An Iraqi refugee who came to the United States in 2009 has been sentenced to 16 years in federal prison for aiding ISIS. Omar Faraj Saeed Al Hardan pleaded guilty in 2016 to attempting to provide material support to the terrorist organization.
“Any person who provides material support to a foreign terrorist organization will be investigated and prosecuted to the fullest extent of the law,” Acting U.S. Attorney Abe Martinez released in a statement. “Al Hardan’s actions were treacherous and completely antithetical to the freedoms we as U.S. citizens value. The sentence imposed today reflects the Department of Justice’s resolve to seek out and punish all violators who would give aid and comfort to international terrorists.”
According to court documents, Al Hardan pledged his allegiance to ISIS in 2014 and participated in weapons training with an AK-47.
"Upon his arrest in January 2016, investigators discovered training CDs on how to build remote detonators, electronic circuitry components, tools used to build circuitry, multiple cell phones (that had not been activated), a prayer list for committing Jihad and becoming a martyr and the ISIL flag," the Department of Justice detailed.

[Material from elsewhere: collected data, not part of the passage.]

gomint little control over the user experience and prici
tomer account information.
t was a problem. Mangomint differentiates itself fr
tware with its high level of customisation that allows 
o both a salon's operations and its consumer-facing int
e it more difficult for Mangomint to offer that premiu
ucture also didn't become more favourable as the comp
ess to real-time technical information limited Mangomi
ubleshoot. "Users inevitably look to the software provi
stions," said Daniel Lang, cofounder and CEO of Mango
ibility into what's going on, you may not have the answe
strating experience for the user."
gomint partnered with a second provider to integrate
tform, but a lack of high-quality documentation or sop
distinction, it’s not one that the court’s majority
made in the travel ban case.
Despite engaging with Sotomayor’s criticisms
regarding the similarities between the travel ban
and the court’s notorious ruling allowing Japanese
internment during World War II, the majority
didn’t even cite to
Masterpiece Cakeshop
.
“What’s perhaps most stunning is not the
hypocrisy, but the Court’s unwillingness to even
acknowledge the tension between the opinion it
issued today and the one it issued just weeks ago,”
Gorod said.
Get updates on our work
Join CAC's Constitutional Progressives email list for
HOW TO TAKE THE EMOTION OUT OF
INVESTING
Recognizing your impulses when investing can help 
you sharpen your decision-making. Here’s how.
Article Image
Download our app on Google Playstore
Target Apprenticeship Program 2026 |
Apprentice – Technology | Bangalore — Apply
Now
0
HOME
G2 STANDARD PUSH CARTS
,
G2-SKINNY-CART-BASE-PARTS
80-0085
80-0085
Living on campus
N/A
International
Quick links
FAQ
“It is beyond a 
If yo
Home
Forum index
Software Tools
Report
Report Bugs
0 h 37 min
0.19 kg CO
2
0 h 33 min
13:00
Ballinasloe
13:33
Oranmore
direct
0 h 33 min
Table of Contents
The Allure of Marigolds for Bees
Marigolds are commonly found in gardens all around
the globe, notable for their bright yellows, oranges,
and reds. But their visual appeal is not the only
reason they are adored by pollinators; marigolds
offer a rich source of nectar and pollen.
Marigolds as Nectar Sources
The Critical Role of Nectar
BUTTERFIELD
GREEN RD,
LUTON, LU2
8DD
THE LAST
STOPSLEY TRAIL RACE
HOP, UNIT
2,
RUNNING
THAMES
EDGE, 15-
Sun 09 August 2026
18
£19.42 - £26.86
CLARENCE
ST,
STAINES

Upon release in 2033, Al Hardan will finish his life on supervised release.
According to FBI Director Christopher Wray, federal agents are currently investigating 1000 ISIS related cases in all 50 states across the country.
"Currently, the FBI views the Islamic State of Iraq and Syria (“ISIS”) and homegrown violent extremists as the main terrorism threats to the United States. ISIS is relentless and ruthless in its campaign of violence and has aggressively promoted its hateful message, attracting like-minded violent extremists. The threats posed by ISIS foreign terrorist fighters, including those recruited from the U.S., are extremely dynamic. These threats remain the highest priority and create the most serious challenges for the FBI, the U.S. Intelligence Community, and our foreign, State, and local partners," Wray said during recent Congressional testimony. "We continue to identify individuals who seek to join the ranks of foreign fighters traveling in support of ISIS, as well as homegrown violent extremists who may aspire to attack the United States from within. In addition, we are working to expose, refute and combat terrorist propaganda and training available via the Internet and social media networks."
President Trump's original travel ban included Iraq, which has since been taken off the list.